Fort Shantok also provided important insights into indigenous cultural change and adaptation as a result of Mohegan-European contacts. Shown below are several items bartered from Europeans and adapted by the Mohegans for use in traditional activities.

Distinctive early post-contact Mohegan pottery called Shantok Incised were found by archaeologists. Some archaeologists believe that the pottery style is a cultural marker for the Mohegan/Pequot peoples, who prior to the 1630s had comprised one tribe. Others believe it represents an extra-tribal social group that inhabited southeastern New England. Note the designs resembling corn ears and female genitalia, which some archaeologists interpret as symbolizing both food and tribal fertility in a time period when American Indian peoples were losing their political independence, economic success, and experiencing great population losses caused by European diseases, wars, and poverty.

Shantok was a center of wampum manufacture, an activity that could generate wealth, social status, and political power and which probably helped promote the Mohegan tribe and its sachem Uncas’ political rise and strong alliance with the English at the expense of other tribes.
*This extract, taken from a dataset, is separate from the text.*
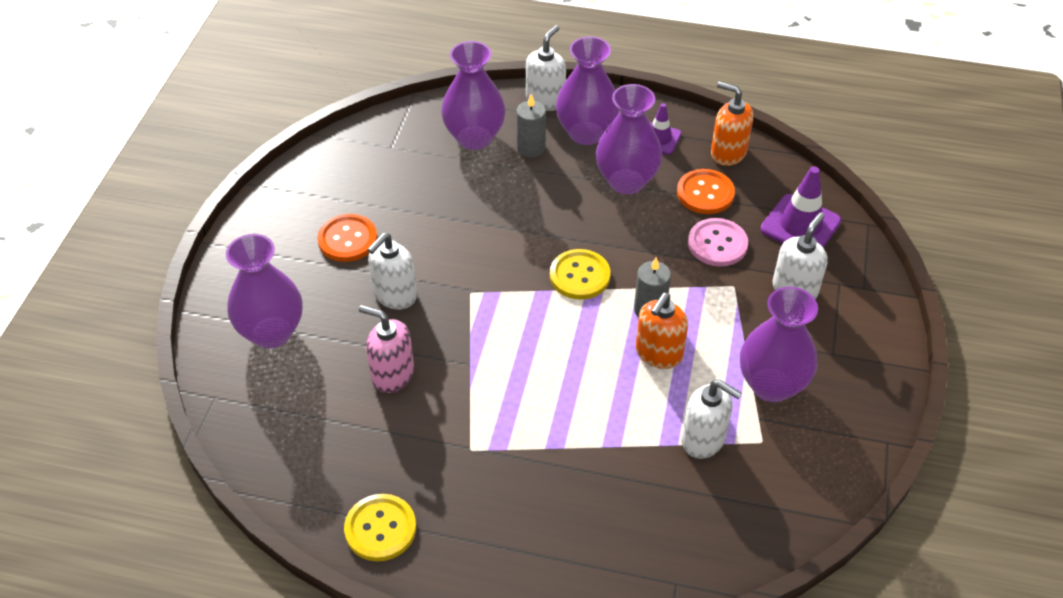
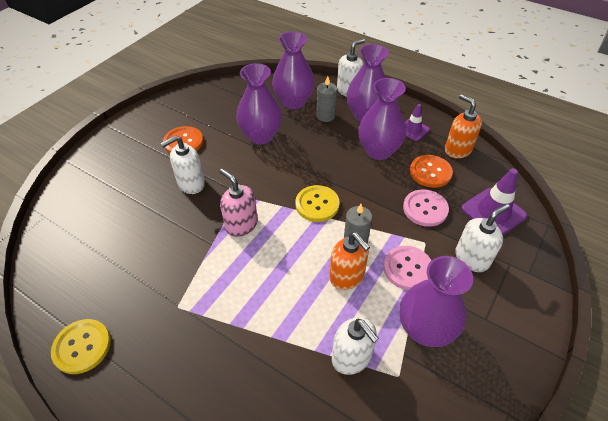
camera: 20 degrees right, 0 degrees up
purple vase [226,234,302,348] -> purple vase moved to [236,63,282,144]
pink soap dispenser [359,305,414,393] -> pink soap dispenser moved to [219,168,258,237]
orange soap dispenser [636,293,688,369] -> orange soap dispenser turned 90 degrees counterclockwise [329,232,370,290]
none -> pink button [383,246,431,290]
Evidence for wampum manufacture at Shantok can be seen in the sandstone blocks, white columns, and multitude of wampum beads found at the site. Other artifacts found include a rusty jaw harp, fragments of clay pipes, charred corn, cracked quahog, and whelk shells.


Margaret Bruchac

2014  Of Shells and Ship’s Nails. On the Wampum Trail: Restorative Research in North American Museums, Retrieved from

Lucianne Lavin

2007  Connecticut Connections: Places to go to Learn about Historical Archaeology, Connecticut History.  

Bert Salwen

1970  Cultural Inferences from Faunal Remains: Examples from Three Northeast Coastal Sites. Pennsylvania Archaeologist 40(1-2)1-8.

Lorraine Williams

1972  Fort Shantok and Fort Corchaug: A Comparative Study of 17th Century Culture Contact in the Long Island Sound Area. Ph.D. dissertation, New York University, University Microfilms, Ann Arbor.  

Lorraine E. Williams, Kevin A. McBride, and Robert S. Grumet

1997  Fort Shantok National Historic Landmark. Bulletin of the Archaeological Society of Connecticut 60:29-42.